Evidence-Based Medicine
Copyright ©The Author(s) 2017. Published by Baishideng Publishing Group Inc. All rights reserved.
World J Crit Care Med. Aug 4, 2017; 6(3): 172-178
Published online Aug 4, 2017. doi: 10.5492/wjccm.v6.i3.172
Algorithm-based arterial blood sampling recognition increasing safety in point-of-care diagnostics
Jörg Peter, Wilfried Klingert, Kathrin Klingert, Karolin Thiel, Daniel Wulff, Alfred Königsrainer, Wolfgang Rosenstiel, Martin Schenk
Jörg Peter, Wolfgang Rosenstiel, Department of Computer Engineering, University of Tübingen, 72076 Tübingen, Germany
Wilfried Klingert, Karolin Thiel, Daniel Wulff, Alfred Königsrainer, Martin Schenk, Department of General, Visceral and Transplant Surgery, University Hospital Tübingen, 72076 Tübingen, Germany
Kathrin Klingert, Department of Anesthesiology and Intensive Care Medicine, University Hospital Tübingen, 72076 Tübingen, Germany
Author contributions: All authors contributed to this manuscript.
Conflict-of-interest statement: There are no conflicts of interest arising from this work.
Data sharing statement: No further data are available.
Open-Access: This article is an open-access article which was selected by an in-house editor and fully peer-reviewed by external reviewers. It is distributed in accordance with the Creative Commons Attribution Non Commercial (CC BY-NC 4.0) license, which permits others to distribute, remix, adapt, build upon this work non-commercially, and license their derivative works on different terms, provided the original work is properly cited and the use is non-commercial. See: http://creativecommons.org/licenses/by-nc/4.0/
Correspondence to: Dr.
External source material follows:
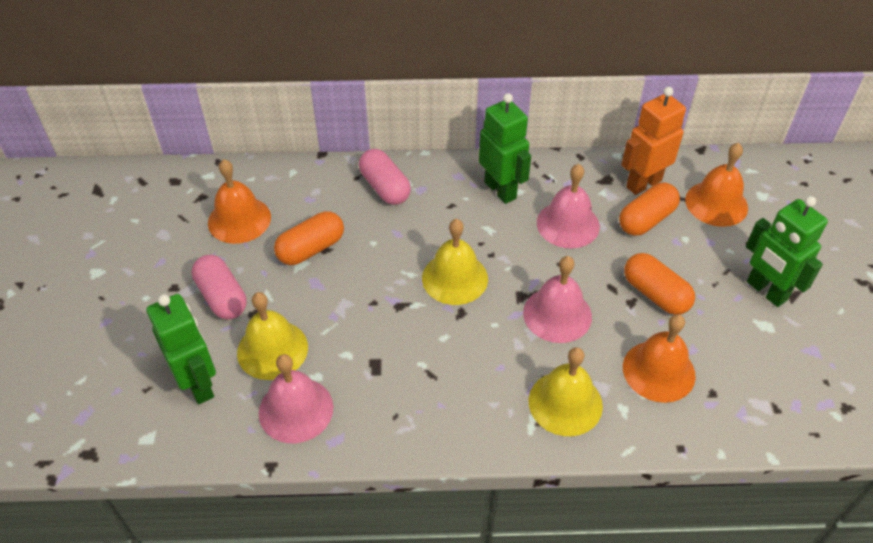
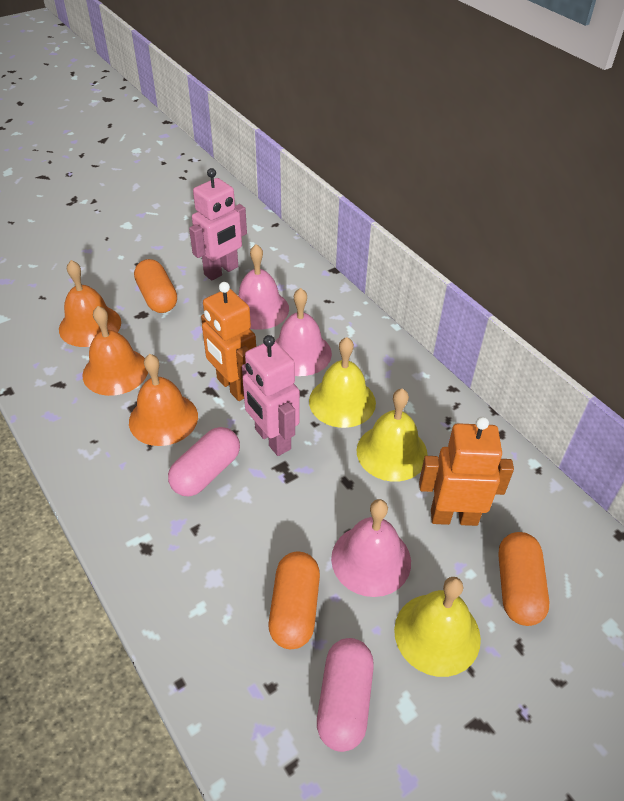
green robot: [146,294,216,404] [479,93,531,204] [746,196,828,307] = 3 -> none = 0
orange robot: [621,87,686,195] = 1 -> [201,282,256,401] [419,417,514,526] = 2
pink robot: none = 0 -> [189,168,247,281] [242,335,300,456] = 2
Martin Schenk, Department of General, Visceral and Transplant Surgery, University Hospital Tübingen, Paul-Ehrlich-Straße 36, 72076 Tübingen, Germany. martin.schenk@med.uni-tuebingen.de
Telephone: +49-7071-2982968
Received: February 16, 2017
Peer-review started: February 17, 2017
First decision: April 14, 2017
Revised: May 2, 2017
Accepted: May 12, 2017
Article in press: May 15, 2017
Published online: August 4, 2017
Processing time: 166 Days and 14.1 Hours
Abstract
AIM

To detect blood withdrawal for patients with arterial blood pressure monitoring to increase patient safety and provide better sample dating.

METHODS

Blood pressure information obtained from a patient monitor was fed as a real-time data stream to an experimental medical framework. This framework was connected to an analytical application which observes changes in systolic, diastolic and mean pressure to determine anomalies in the continuous data stream. Detection was based on an increased mean blood pressure caused by the closing of the withdrawal three-way tap and an absence of systolic and diastolic measurements during this manipulation. For evaluation of the proposed algorithm, measured data from animal studies in healthy pigs were used.

RESULTS

Using this novel approach for processing real-time measurement data of arterial pressure monitoring, the exact time of blood withdrawal could be successfully detected retrospectively and in real-time. The algorithm was able to detect 422 of 434 (97%) blood withdrawals for blood gas analysis in the retrospective analysis of 7 study trials. Additionally, 64 sampling events for other procedures like laboratory and activated clotting time analyses were detected. The proposed algorithm achieved a sensitivity of 0.97, a precision of 0.96 and an F1 score of 0.97.

CONCLUSION

Arterial blood pressure monitoring data can be used to perform an accurate identification of individual blood samplings in order to reduce sample mix-ups and thereby increase patient safety.

Keywords: Blood withdrawal detection; Sample dating algorithm; Arterial blood gas analysis; Patient monitoring; Point-of-care diagnostics

Core tip: Blood samplings for point-of-care analysis are essential procedures performed in large quantities in hospital wards every day. Whereas many guidelines and good practices exist, human error may still occur and additional safeguards are needed to avoid mix-ups. Using data from arterial blood pressure monitoring, which regularly is present in critical patients for whom errors would be most severe, different features, even the absence of information, may be used for analysis. We developed a novel approach accounting for lack of data in arterial blood pressure monitoring to determine the exact time of blood withdrawal for better sample dating and patient identification.